SUPPLEMENT TO STATEMENT OF ADDITIONAL INFORMATION
DATED MAY 1, 1997
The section of the Funds' Statement of Additional Information entitled
"Directors and Officers" is hereby amended on page 39 to delete the reference to
John K. Langum, who retired as a director effective September 1, 1997. Dr.
Langum has been designated Chairman Emeritus of the Company.
The section of the Funds' Statement of Additional Information entitled
"Directors and Officers" is hereby amended on page 40 to reflect that Jay A.
Precourt is Chairman of the Board of Directors and an Executive Committee
Member, effective September 1, 1997.
The second and third sentences of the first paragraph of the section of the
Funds' Statement of Additional Information entitled "Directors and Officers --
Director Compensation" on page 42 are hereby deleted and replaced with the
following:
The Company has no plan or other arrangement pursuant to which any of the
Company's independent directors receive pension or retirement benefits,
with the exception of an arrangement with former director Langum, who
receives an annual payment from Founders.
The section of the Funds' Statement of Additional Information entitled
"Additional Information -- Code of Ethics" is hereby amended on page 67 to read
as follows:
The Company and Founders have adopted a strict code of ethics that
limits directors, officers, investment personnel and other Founders
employees in investing in securities for their own accounts. With certain
exceptions, the code of ethics requires pre-clearance of personal
securities transactions and imposes restrictions and reporting
requirements upon such transactions. The Company and Founders carefully
monitor compliance with the code of ethics by their respective personnel.
Violations or apparent violations of the code of ethics by an
officer, director or employee of the Company are reported to the president
of the Company or to the Company's legal counsel, and thereafter to the
Company's board of directors. The Company's board of directors determines
whether a violation of the code of ethics has occurred and, if so, the
sanctions, if any, deemed appropriate.
<PAGE>
Violations or apparent violations of the code of ethics by an
officer, director or employee of Founders who is not also an officer,
director or employee of the Company are reported to the president of
Founders, Founders' Legal Department or to Founders' legal counsel.

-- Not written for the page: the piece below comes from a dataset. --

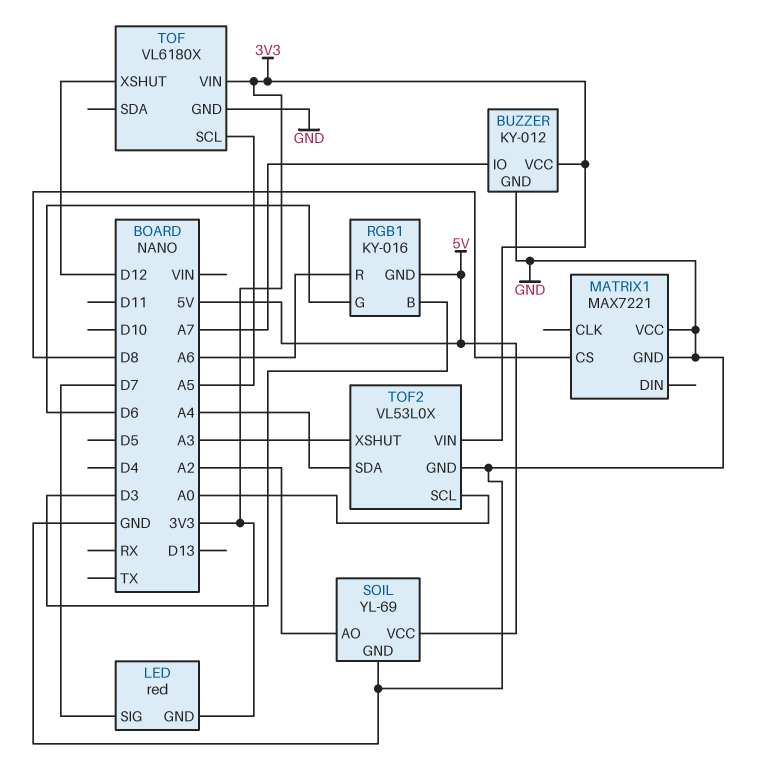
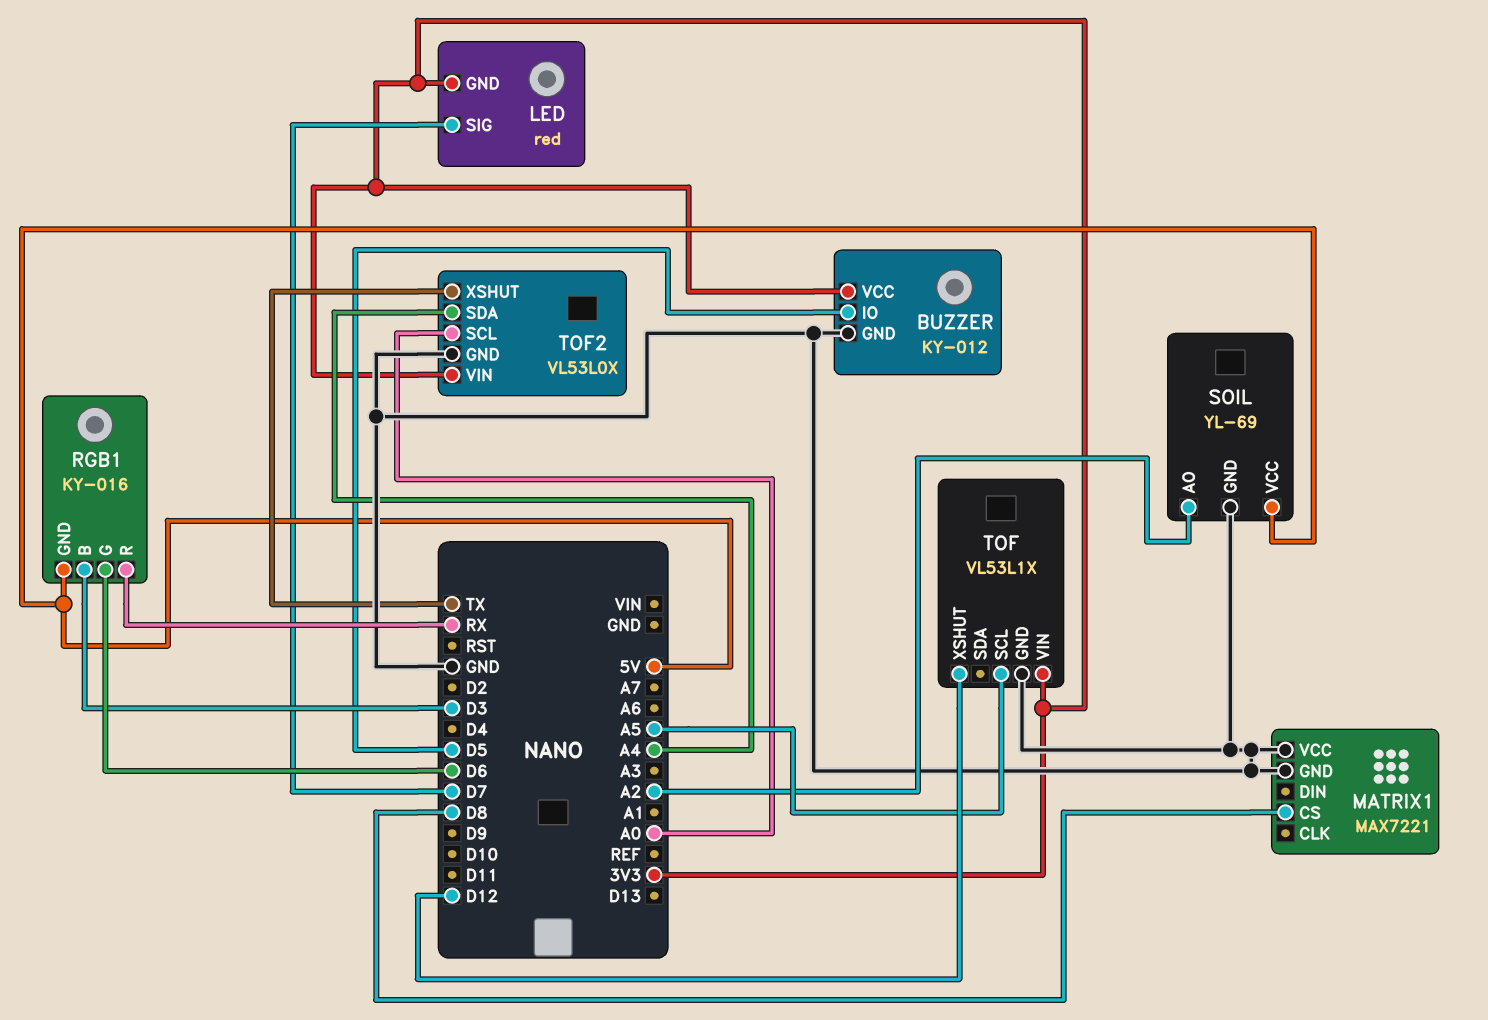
BUZZER pin IO: A7 -> D5
RGB1 pin R: A6 -> RX
TOF: VL6180X -> VL53L1X
TOF2 pin XSHUT: A3 -> TX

Founders' president, in conjunction with the Legal Department, shall
determine whether a violation has occurred and, if so, will impose such
sanctions, if any, as he or she may deem appropriate. These determinations
are reviewed by the Company's Board of Directors.
Sanctions may include verbal or written warnings, a letter of
censure, suspension, termination of employment, disgorgement of profits
from improper transactions, or other sanctions. The code of ethics
requires maintenance of the highest standards of integrity and conduct. In
engaging in personal business activities, personnel of the Company and of
Founders must act in the best interests of the Company and its
shareholders. The Company's shareholders may obtain a copy of the code of
ethics without charge by calling Founders at 1-800-525-2440.
The date of this Supplement is September 1, 1997.